BJP national executive meeting got off to a stormy start here on Saturday after party president Rajnath Singh's inaugural speech owning responsibility for party's defeat, giving a call for discipline and scotching any scope for a rethink on party's ideology of Hindutva or link with RSS.
BJP's chief strategist for the Lok Sabha polls Arun Jaitley appeared to be the main target of attacks while dissensions in state units also came to the fore. Nearly every leader had something to say against Jaitley and more is in store on Sunday when the party discusses its political resolution and also takes up the issue of its poll performance. BJP's top leader LK Advani did not speak and is scheduled to make the concluding speech on Sunday.
BJP's Aonla MP Maneka Gandhi was particularly critical of Jaitley, saying that the party's "incharge for Uttar Prtadesh" would not even pick up the phone and while he had lots of time to talk to journalists, he did not speak to party candidates. Jaitley has preferred to skip the party's crucial national executive meet and is holidaying in Europe.
"Many, including several senior leaders, intervened during the reporting by state unit chiefs on party's performance in their states," BJP spokesperson Rajiv Pratap Rudy told journalists during the evening briefing on the meet. The party also announced appointment of Bal Apte as chief of BJP membership campaign beginning July 6 and of Thavar Chand Gahlot as returning officer for the organisational elections taking place this year.
The BJP leadership decided to set up a committee to analyse the reports from states and go into the reasons for the party's poor show. Curiously, the names of committee's members have been kept "secret". This follows engineered leaks of critical and protesting letters of leaders like Jaswant Singh, Yashwant Sinha and Arun Shourie starkly revealing the rift and resentment in party ranks over the handling of party campaign in Lok Sabha elections.
The session saw several leaders speaking their mind and pointing fingers at others. Rudy said some of the reasons cited for party's debacle "cannot be disclosed" and some "internal issues were also raised at the meet".
Comments by party's Uttar Pradesh leader Vinay Katiyar on how senior leader Jaswant Singh's letter was leaked has hurt the latter, provoking him to say no one had dared point a finger at him in his 44 years of political career. He also said he would not contest elections again.
The irrepressible Arun Shourie also spoke out, demanding a debate on party's poor show in elections. Endorsing the decision to set up a committee to go into this, Shourie said its report be made public and also stressed the need for a mechanism for ensuring accountability.

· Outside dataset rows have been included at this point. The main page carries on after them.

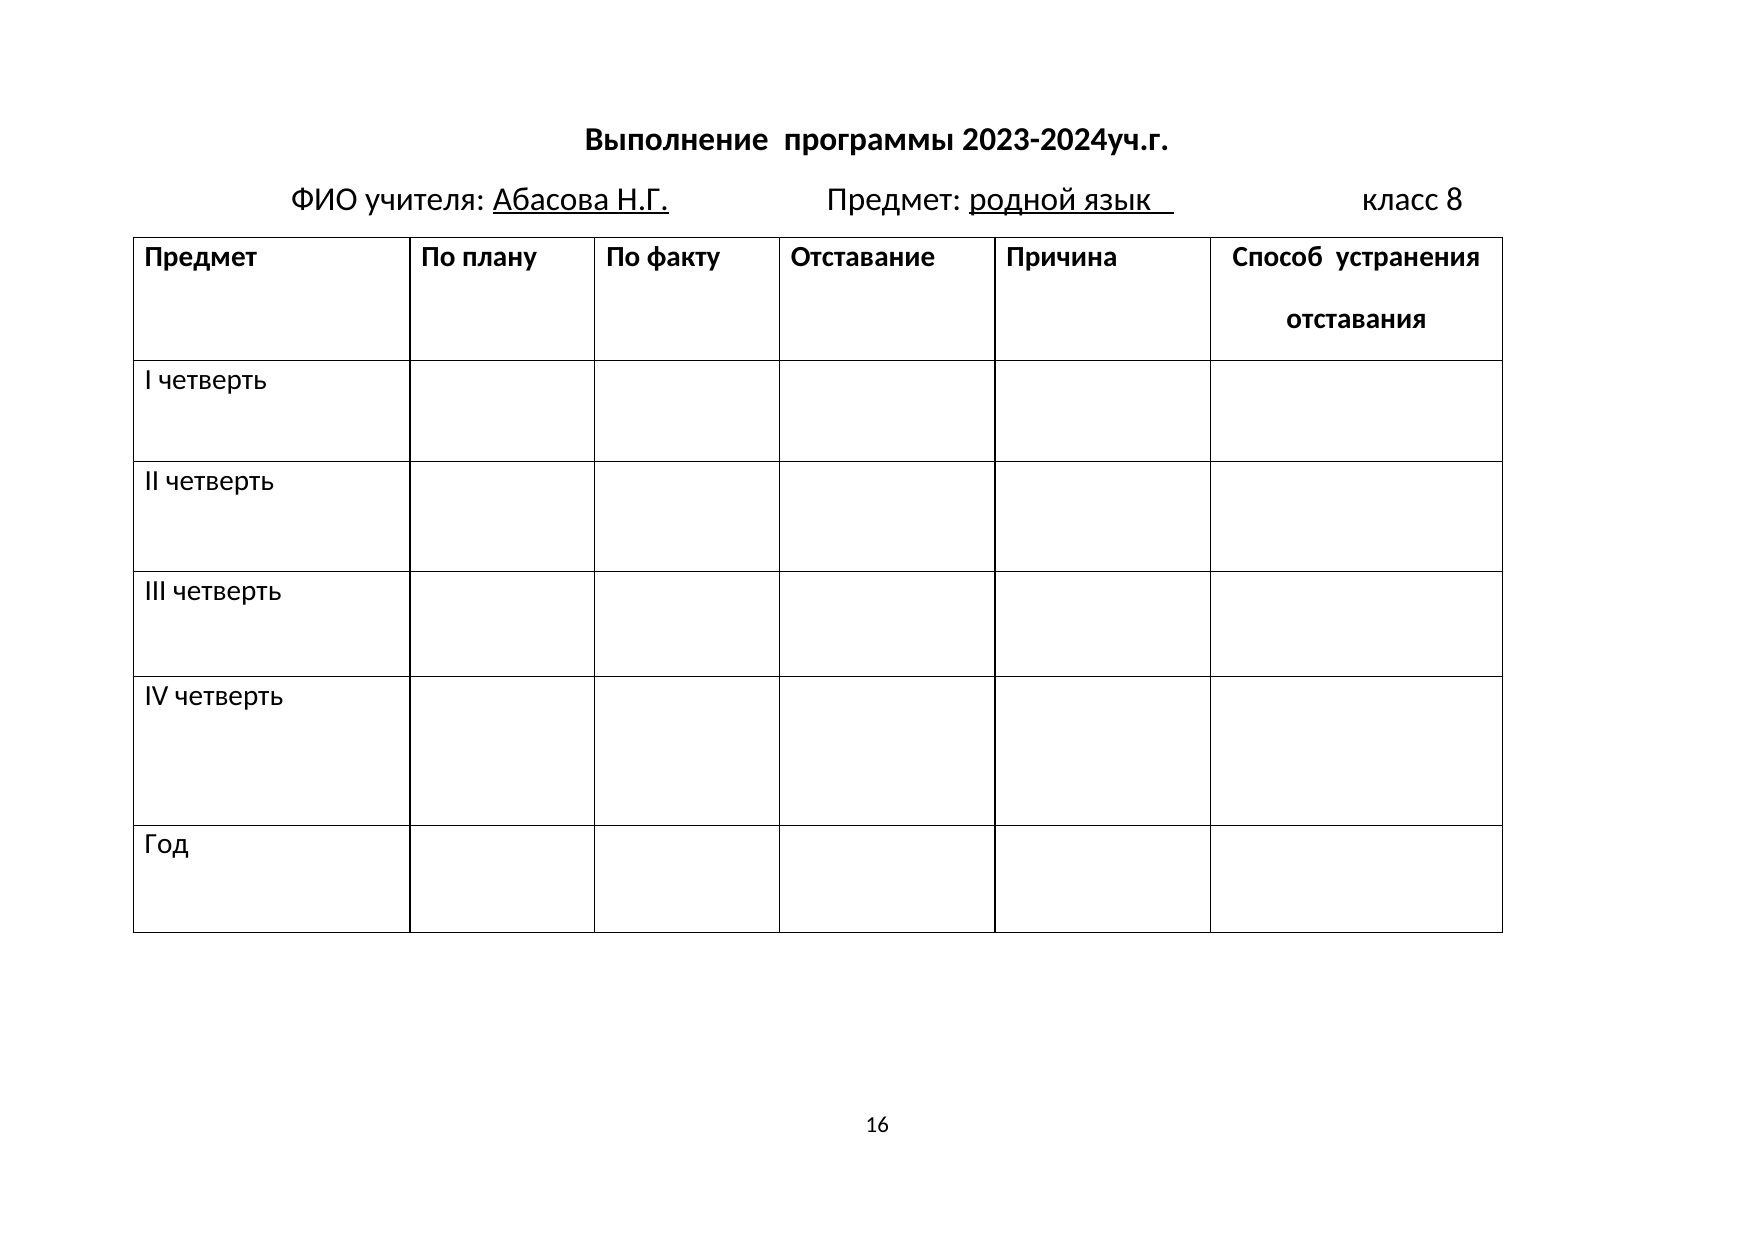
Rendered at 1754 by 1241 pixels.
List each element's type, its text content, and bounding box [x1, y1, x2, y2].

table_cell [1211, 361, 1502, 461]
table_cell [780, 677, 994, 824]
table_cell [411, 361, 594, 461]
table_header Отставание [780, 238, 994, 360]
text Выполнение программы 2023-2024уч.г. [44, 118, 1709, 159]
table_cell IV четверть [134, 677, 409, 824]
table_cell [996, 826, 1210, 932]
table_cell [411, 826, 594, 932]
table_cell [780, 462, 994, 571]
table_cell [1211, 572, 1502, 676]
table_cell [595, 572, 779, 676]
table_cell I четверть [134, 361, 409, 461]
table_header Причина [996, 238, 1210, 360]
table_cell [1211, 462, 1502, 571]
table_cell [411, 572, 594, 676]
table_cell [411, 677, 594, 824]
table_cell [996, 677, 1210, 824]
table_cell [595, 826, 779, 932]
text ФИО учителя: Абасова Н.Г. Предмет: родной язык класс 8 [44, 177, 1709, 218]
table_cell III четверть [134, 572, 409, 676]
table_cell [996, 462, 1210, 571]
table_cell [595, 677, 779, 824]
table_cell [595, 462, 779, 571]
table_cell [1211, 677, 1502, 824]
table_cell Год [134, 826, 409, 932]
table_cell [780, 572, 994, 676]
table_cell [780, 826, 994, 932]
table_cell [780, 361, 994, 461]
table_header Способ устранения отставания [1211, 238, 1502, 360]
table_cell [595, 361, 779, 461]
table_cell [996, 361, 1210, 461]
table_header Предмет [134, 238, 409, 360]
table_cell [996, 572, 1210, 676]
table_cell II четверть [134, 462, 409, 571]
table_header По факту [595, 238, 779, 360]
table_cell [411, 462, 594, 571]
table_header По плану [411, 238, 594, 360]
table_cell [1211, 826, 1502, 932]
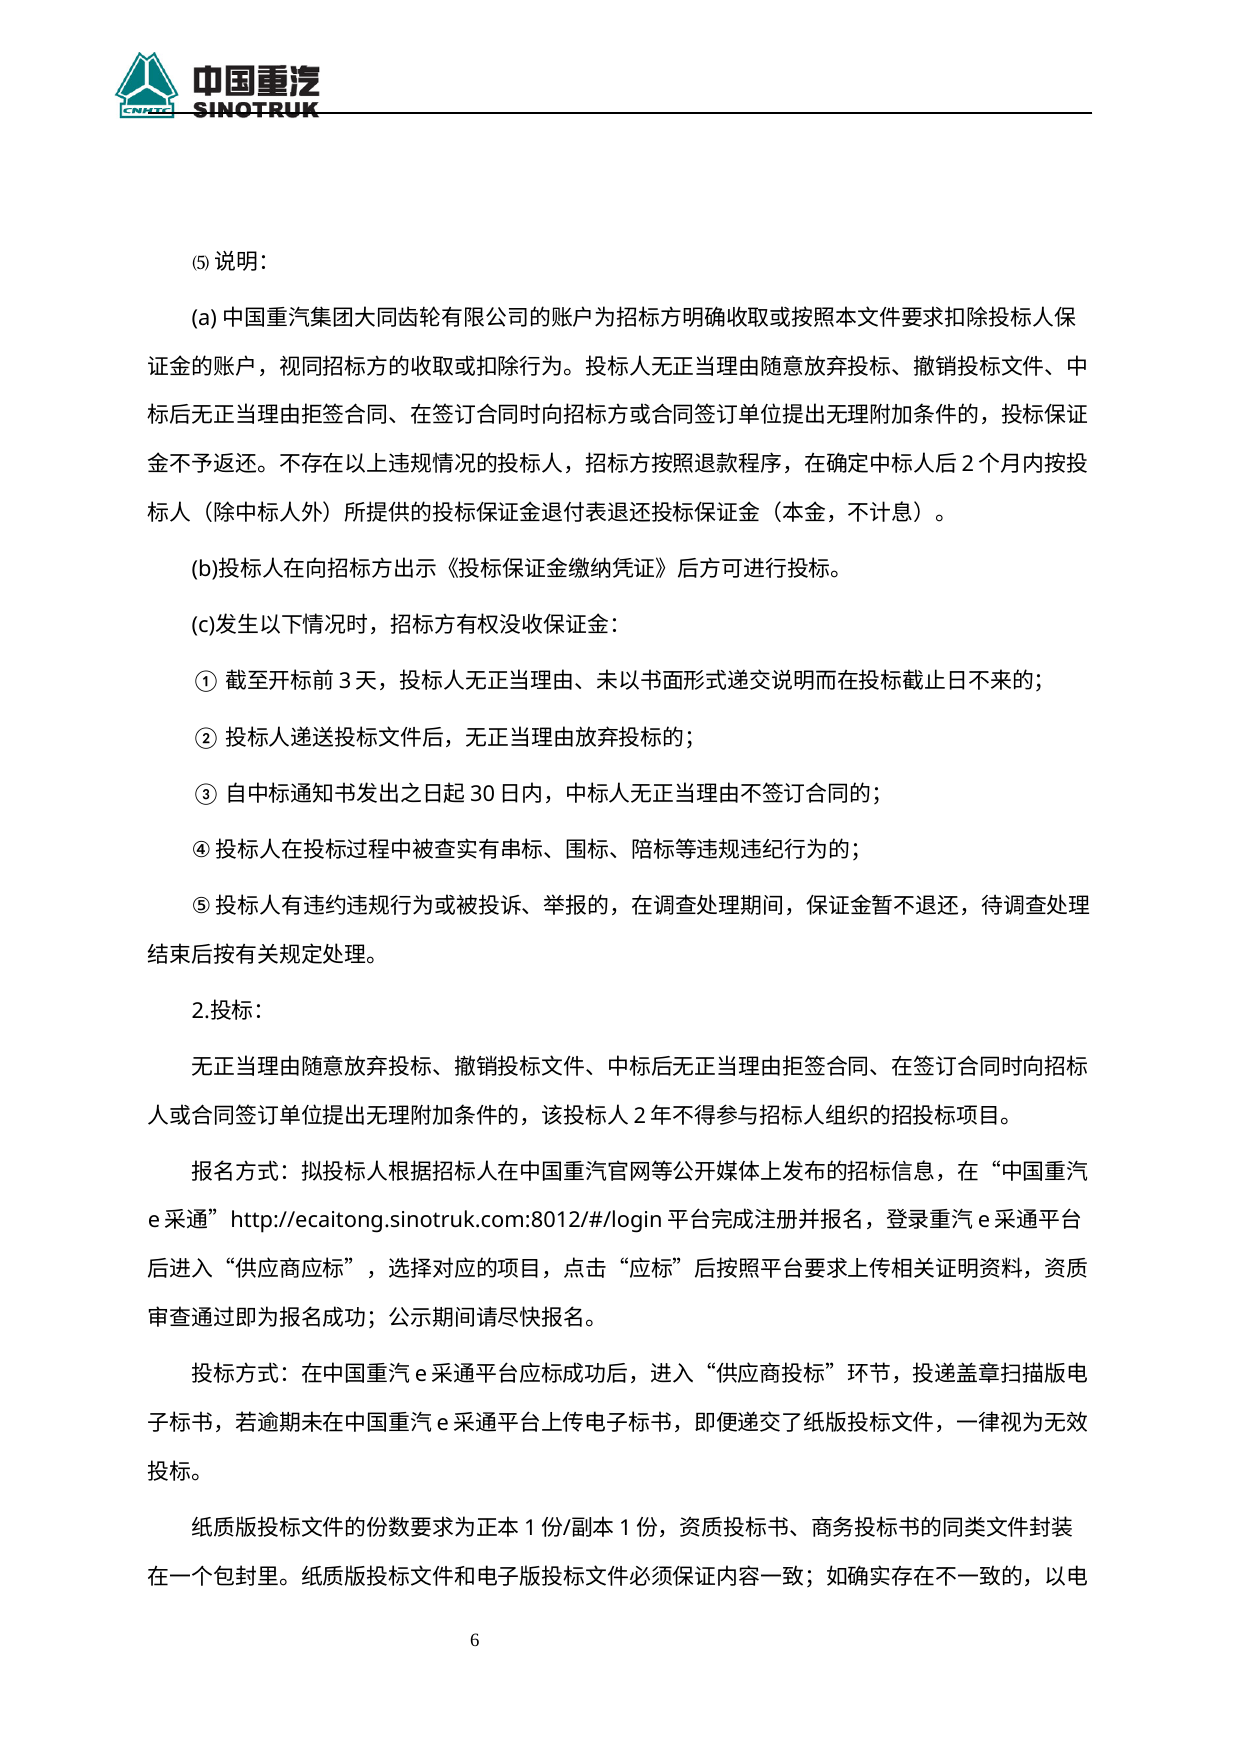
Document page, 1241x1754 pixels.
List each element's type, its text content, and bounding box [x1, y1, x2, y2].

text ⑸说明： [148, 243, 1092, 276]
text (a) 中国重汽集团大同齿轮有限公司的账户为招标方明确收取或按照本文件要求扣除投标人保证金的账户，视同招标方的收取或扣除行为。投标人无正当理由随意放弃投标、撤销投标文件、中标后无正当理由拒签合同、在签订合同时向招标方或合同签订单位提出无理附加条件的，投标保证金不予返还。不存在以上违规情况的投标人，招标方按照退款程序，在确定中标人后2个月内按投标人（除中标人外）所提供的投标保证金退付表退还投标保证金（本金，不计息）。 [148, 299, 1092, 527]
text 无正当理由随意放弃投标、撤销投标文件、中标后无正当理由拒签合同、在签订合同时向招标人或合同签订单位提出无理附加条件的，该投标人2年不得参与招标人组织的招投标项目。 [148, 1048, 1092, 1130]
text ①截至开标前3天，投标人无正当理由、未以书面形式递交说明而在投标截止日不来的； [148, 663, 1092, 695]
text 报名方式：拟投标人根据招标人在中国重汽官网等公开媒体上发布的招标信息，在“中国重汽e采通”http://ecaitong.sinotruk.com:8012/#/login平台完成注册并报名，登录重汽e采通平台后进入“供应商应标”，选择对应的项目，点击“应标”后按照平台要求上传相关证明资料，资质审查通过即为报名成功；公示期间请尽快报名。 [148, 1153, 1092, 1332]
text ⑤投标人有违约违规行为或被投诉、举报的，在调查处理期间，保证金暂不退还，待调查处理结束后按有关规定处理。 [148, 887, 1092, 969]
text ②投标人递送投标文件后，无正当理由放弃投标的； [148, 719, 1092, 752]
text ④投标人在投标过程中被查实有串标、围标、陪标等违规违纪行为的； [148, 831, 1092, 864]
text 投标方式：在中国重汽e采通平台应标成功后，进入“供应商投标”环节，投递盖章扫描版电子标书，若逾期未在中国重汽e采通平台上传电子标书，即便递交了纸版投标文件，一律视为无效投标。 [148, 1356, 1092, 1486]
picture [114, 52, 321, 119]
text (b)投标人在向招标方出示《投标保证金缴纳凭证》后方可进行投标。 [148, 551, 1092, 583]
text 2.投标： [148, 992, 1092, 1025]
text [148, 1509, 1092, 1591]
text ③自中标通知书发出之日起30日内，中标人无正当理由不签订合同的； [148, 775, 1092, 808]
text (c)发生以下情况时，招标方有权没收保证金： [148, 607, 1092, 639]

Seeking accountability on the part of leaders for the defeat, he said it was not enough for Rajnath Singh alone to own up responsibility and there were others who were responsible for the debacle. Without naming Arun Jaitley, Shourie said those responsible for the defeat have skipped the executive meeting but they would be the ones who would do the 'chintan baithak' (brain storming) on the defeat.
Shourie asked for an inquiry into how their letters were being leaked and blamed six unnamed journalists who, he said, were responsible for articles damaging the party interest.
In his speech earlier, Rajnath Singh maintained that there would be no compromise on ideology. He said that the party does not regret raising issues like communal reservation during campaigning as they were in the "country's welfare". "Perhaps we need to present our views in a better and more contemporary context."